(Source text):
::::::::::
In a later press conference, the REC officers also agreed with Greenway that the issue of the uniqueness of Christ was crucial to the work of the Reformed Ecumenical Council.

“I expect that in the next 25 to 50 years this will be the main issue confronting the churches and in comparison with that all these other issues, women and worship, will pale into insignificance,” said REC moderator Dr. Henk de Waard of Australia. “Here is the very essence of the churches and what we are all about.”

REC vice-moderator Dr. Douwe Visser, formerly a missionary of the Gereformeerde Kerken in Nederland (GKN) to the African nation of Zambia, also concurred on the centrality of the issue. “It’s all coming up; what is our identity as Christians, what that relationship is of salvation in Christ, is really foundational for missions and the whole life of the church,” said Visser.

However, de Waard cautioned that Runia had presented a “responsible paper” on the subject.

“The paper was focused on the uniqueness of Christ, but also not wanting to be dogmatic about the salvation of those outside the reach of the gospel,” said de Waard. “I don’t think it was a new view or even a very radical view.”

“At the council level there would be a greater level of toleration than we would allow on a local level in our own denominations; that’s part of what it means to have an ecumenical organization,” said de Waard. “There is diversity, but within limits.”

De Waard did affirm that “there are a range of Scriptural doctrines on which there can be no compromise.”
::::::::::
(Stored data):
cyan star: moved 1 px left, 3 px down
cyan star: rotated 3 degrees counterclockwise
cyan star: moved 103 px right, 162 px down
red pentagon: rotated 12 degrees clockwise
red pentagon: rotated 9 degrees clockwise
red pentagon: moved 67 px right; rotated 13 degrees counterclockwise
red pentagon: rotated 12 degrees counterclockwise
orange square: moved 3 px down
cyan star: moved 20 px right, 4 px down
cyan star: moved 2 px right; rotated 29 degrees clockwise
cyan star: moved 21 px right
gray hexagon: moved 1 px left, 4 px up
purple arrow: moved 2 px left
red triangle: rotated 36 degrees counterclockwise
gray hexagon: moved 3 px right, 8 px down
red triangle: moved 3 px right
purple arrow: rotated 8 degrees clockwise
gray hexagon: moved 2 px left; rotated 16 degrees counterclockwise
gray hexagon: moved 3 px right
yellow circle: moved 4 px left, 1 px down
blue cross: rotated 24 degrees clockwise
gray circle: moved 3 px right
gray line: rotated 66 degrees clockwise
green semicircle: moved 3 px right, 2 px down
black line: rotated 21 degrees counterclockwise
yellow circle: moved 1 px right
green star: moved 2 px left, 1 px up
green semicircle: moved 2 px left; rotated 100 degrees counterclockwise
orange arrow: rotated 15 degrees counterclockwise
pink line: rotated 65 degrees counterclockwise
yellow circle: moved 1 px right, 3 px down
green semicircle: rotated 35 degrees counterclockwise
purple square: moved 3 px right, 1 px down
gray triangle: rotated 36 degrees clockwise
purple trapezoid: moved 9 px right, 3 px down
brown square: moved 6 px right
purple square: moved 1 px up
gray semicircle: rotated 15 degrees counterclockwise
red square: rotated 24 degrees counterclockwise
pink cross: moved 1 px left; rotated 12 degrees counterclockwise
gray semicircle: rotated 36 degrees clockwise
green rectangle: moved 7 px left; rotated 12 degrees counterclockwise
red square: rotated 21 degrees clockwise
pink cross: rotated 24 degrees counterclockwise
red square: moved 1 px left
::::::::::
(Given problem): Echo, word for word, everything in the Reformed Ecumenical Council text from "REC vice-moderator Dr." down to "on the subject.".

(Answer to this task):
REC vice-moderator Dr. Douwe Visser, formerly a missionary of the Gereformeerde Kerken in Nederland (GKN) to the African nation of Zambia, also concurred on the centrality of the issue. “It’s all coming up; what is our identity as Christians, what that relationship is of salvation in Christ, is really foundational for missions and the whole life of the church,” said Visser.

However, de Waard cautioned that Runia had presented a “responsible paper” on the subject.